How Fixed Rate Savings Bonds Work
A fixed-rate savings bond is a deposit account where you hand over a lump sum for a set term — one, two, three or five years are standard — and earn a guaranteed interest rate for the duration.
The core mechanics:
- Guaranteed rate: Your interest rate is locked at the point of opening. It does not change regardless of what happens to the Bank of England base rate during the term.
- Fixed terms: Most providers offer 1, 2, 3 or 5 years. Some offer 6-month or 18-month options. Cynergy Bank and Union Bank of India UK currently lead the short end with 4.20% AER for 6 and 9 months respectively.

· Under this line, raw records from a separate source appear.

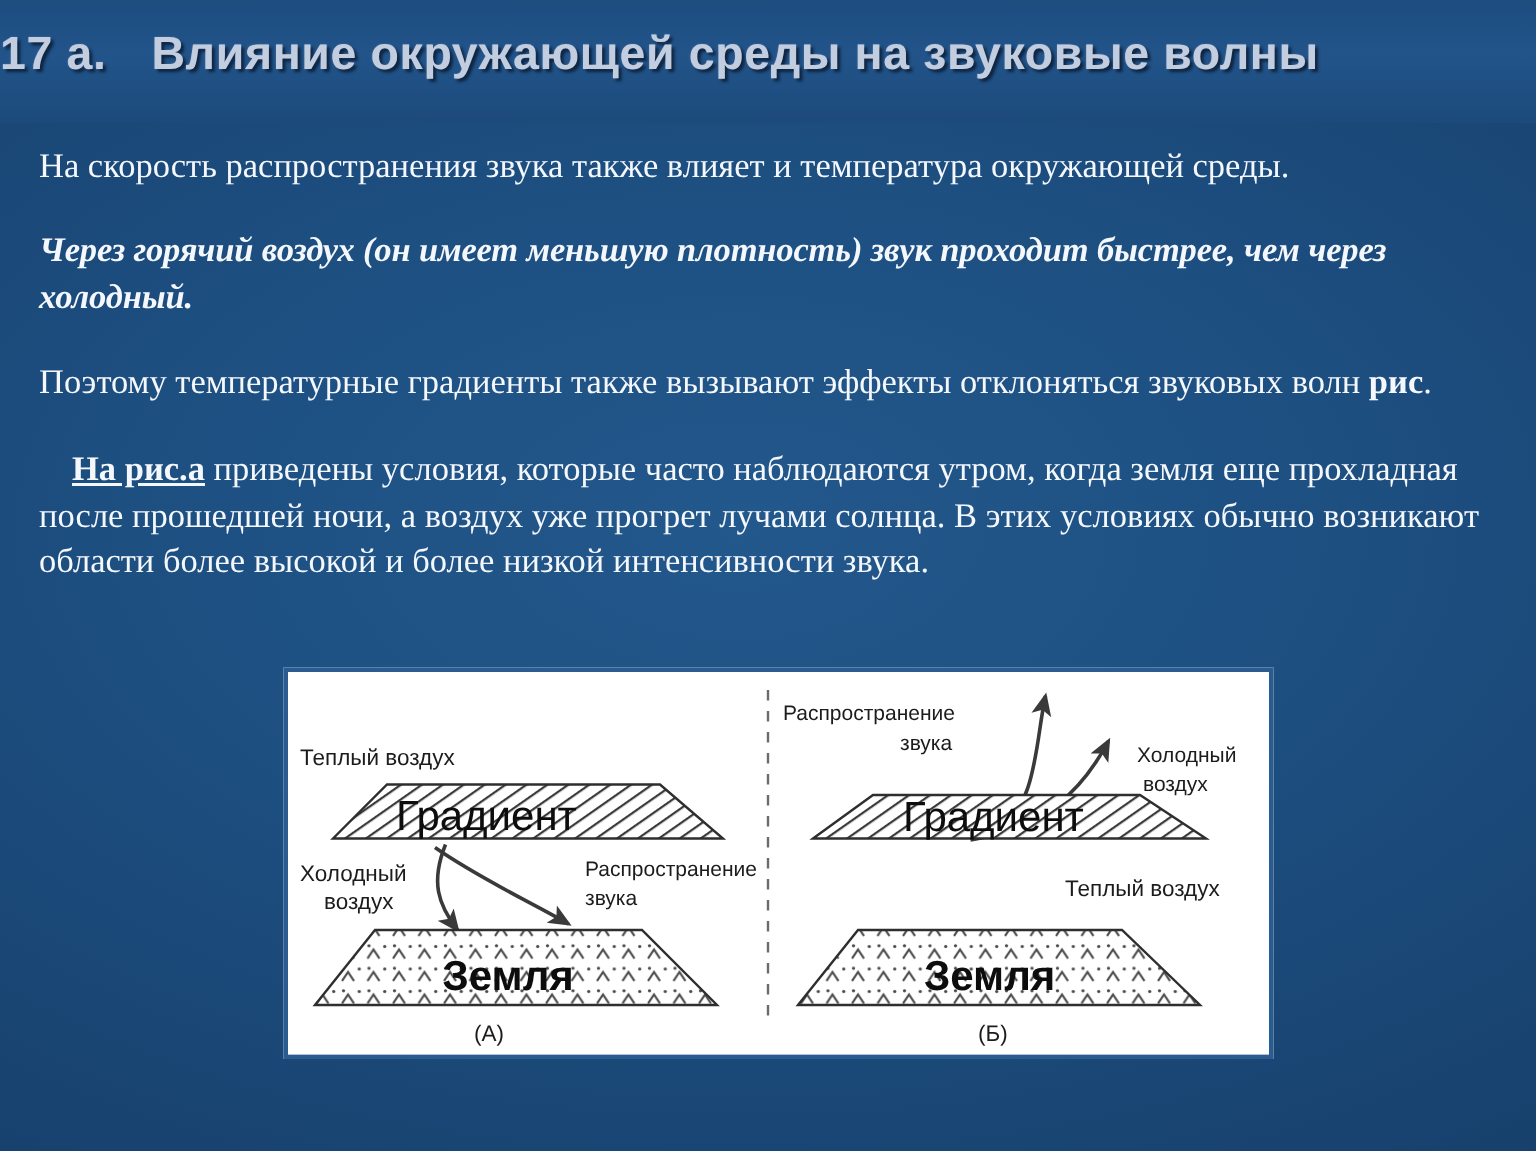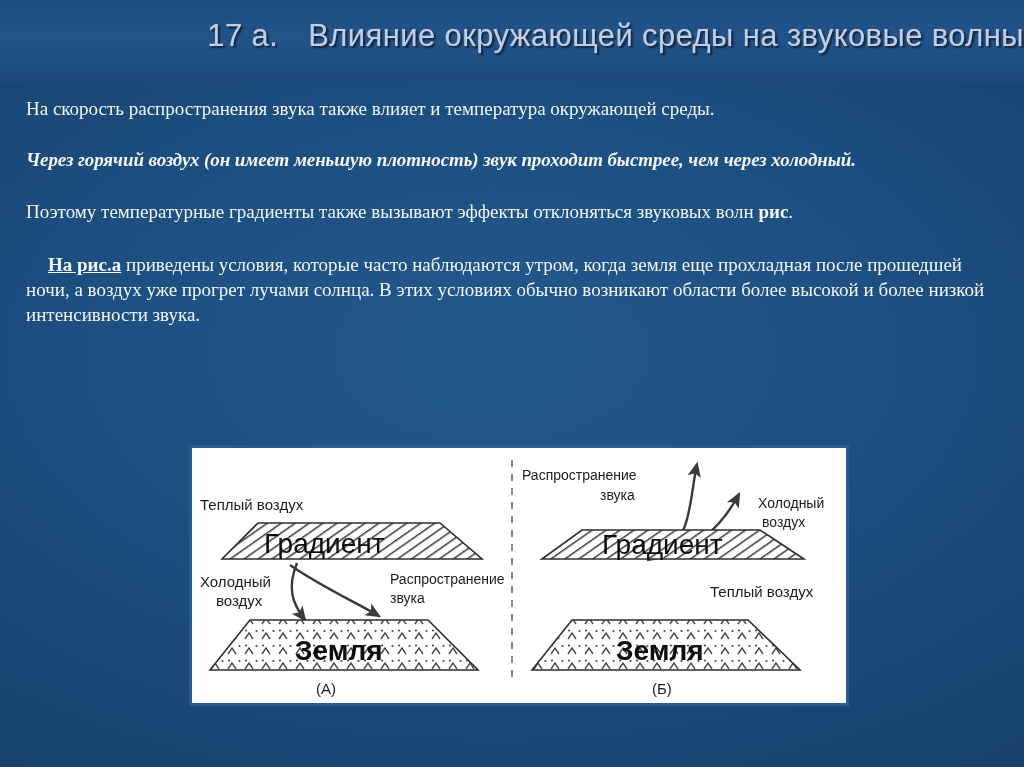--- a/index.html
+++ b/index.html
@@ -38,10 +38,10 @@
     left: 0;
     top: 18px;
     width: 1024px;
-    text-align: right;
+    text-align: left;
     font-family: "Liberation Sans", "DejaVu Sans", sans-serif;
     font-size: 31px;
-    font-weight: 400;
+    font-weight: 700;
     letter-spacing: 0.4px;
     color: #c3cde0;
     text-shadow: 2px 2px 2px rgba(10,28,52,0.85), 0 0 1px rgba(200,215,240,0.4);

- No withdrawals: Your money is locked for the full term. Some banks allow early access with a penalty (typically 90–180 days of lost interest), but NS&I does not permit any early access whatsoever.
- FSCS protection: Deposits with UK-regulated banks and building societies are protected up to £120,000 per person, per institution by the Financial Services Compensation Scheme. This limit increased from £85,000 in December 2025 — the first uplift since 2017.
- Interest payment: Some bonds pay interest annually or monthly; others compound it and pay at maturity.
AER vs gross — the bit that trips savers up. AER (Annual Equivalent Rate) is the rate you effectively earn per year assuming interest compounds. Gross is the quoted rate before compounding. For a bond paying interest monthly, the gross rate is slightly below the AER. A bond quoting 4.00% gross / 4.07% AER pays 4.00% divided across 12 months, and because each month's interest re-earns until paid out, the annual effective return is 4.07%. Always compare products on AER, not gross.
Where the interest goes matters. Monthly-pay and annual-pay bonds credit interest to an external bank account — you get spendable cash, but lose the compounding benefit. At-maturity bonds compound internally and release the full sum at the end of the term. The at-maturity choice earns more in total; the monthly choice spreads the tax liability across tax years (see Section 5).
Fixed-rate bonds are not gilts (tradeable UK government debt) and not Premium Bonds (prize draws, not guaranteed interest). They are straightforward savings products designed for money you will not need during the term. For the gilts alternative — which can offer higher tax-efficient returns for higher-rate taxpayers holding outside an ISA — see our complete gilts guide.
One distinction worth understanding: NS&I bonds are backed by HM Treasury with 100% security on all deposits — no £120,000 cap. Every other provider relies on FSCS protection.